Dê continuidade ao texto sobre a investigação criminal e a polícia judiciária no Brasil, começando logo após a última frase apresentada.

──────── Texto apresentado

Conhecendo-a, há sim, várias diligências que podem, e devem ser tomadas pela Ordem dos Advogados do Brasil.
É importante que lutemos juntos pela recomposição vencimental da polícia judiciária brasileira para melhoria de seus quadros, maior aparelhamento, e de conseqüência, a busca do aperfeiçoamento no combate à criminalidade, cujo aumento sensível preocupa administrações, administrados e a sociedade brasileira.
Imaginamos também, que é de conhecimento de Vossa Excelência e de seus pares, que o Ministério Público nunca pretendeu assumir a investigação criminal, mas também nunca concordou seu monopólio e nunca abriu mão de seu direito suplementar em desenvolver diligências para apurar os fatos que lhes serão destinados. A matéria está em exame no Supremo Tribunal Federal onde aguardamos que a sensibilidade necessária para examinar a questão, mais uma vez se fará presente, e a justiça o reconhecerá.
Todavia, não podemos desconhecer, e muito menos Vossa Excelência, que a própria polícia civil confessa que '80 a 90 por cento dos investigadores têm outra atividade paralela', e, o que é muito pior, 'somente 5% (cinco por cento) das ocorrências são objeto de investigação'.
Quem prova isso é o Instituto São Paulo Contra a Violência, e quem o reconhece é o presidente da Associação dos Delegados de Polícia do Estado de São Paulo, Sérgio Marcos Roque em entrevista ao jornal O Estado de São Paulo (C6, 14.agosto.2008), detalhando a pobreza estrutural e lacuna abissal no quadro de pessoal.
Vossa Excelência, na presidência desta augusta entidade não pode, e certamente não ficará silente a fatos tão graves, e muito menos lutará pela exclusividade da apuração de 5% dos fatos e pelo silêncio dos esmagadores 95%, cujas vítimas não poderão se quedar inertes mais uma vez.

────────────────
──────── Dados fornecidos

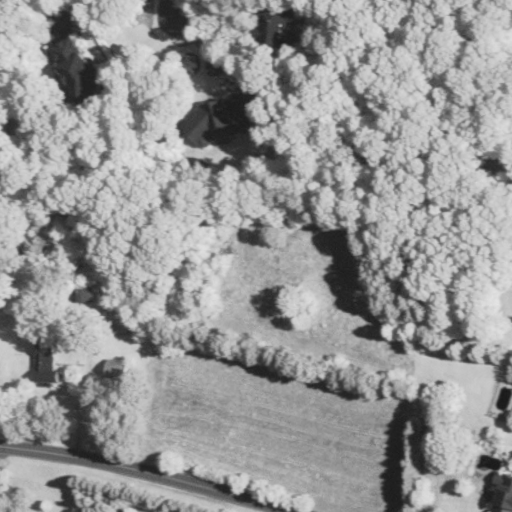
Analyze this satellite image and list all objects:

────────────────

* Resposta à tarefa:
Além da ínfima produção na investigação e com quadro de pessoal absolutamente defasado, reitere-se objeto de confissão da cúpula da polícia civil, a luta vencimental está tirando de foco os objetivos institucionais da polícia judiciária, que, ao eleger erroneamente o Ministério Público como inimigo, procura retirar os poderes constitucionais a nós conferidos, como instaurar e presidir o inquérito civil. A questão é singelíssima, pois se a polícia judiciária se confessa incapaz de investigar mais que 5% (cinco por cento) dos fatos que chegam a seu conhecimento, como poderá se dedicar a instaurar e presidir o inquérito civil?
Ainda que se cogite, apenas pelo sabor da reflexão, que a matéria em sede de discussão na Comissão de Constituição e Justiça da Câmara dos Deputados, poderá autorizar a polícia civil instaurar inquérito civil e investigar todos os agentes políticos do país, a exemplo do motivo desta missiva, também importará algum posicionamento da augusta OAB?
Somos conhecedores das duras críticas feitas pela OAB à polícia judiciária brasileira, cujo ápice foi a realização do XX Congresso Nacional da entidade na cidade de Natal, no período de 12 a 16 de novembro com o tema Estado de Direito e Estado Judicial, certamente para discussão e sugestão de medidas tendentes a aperfeiçoá-la.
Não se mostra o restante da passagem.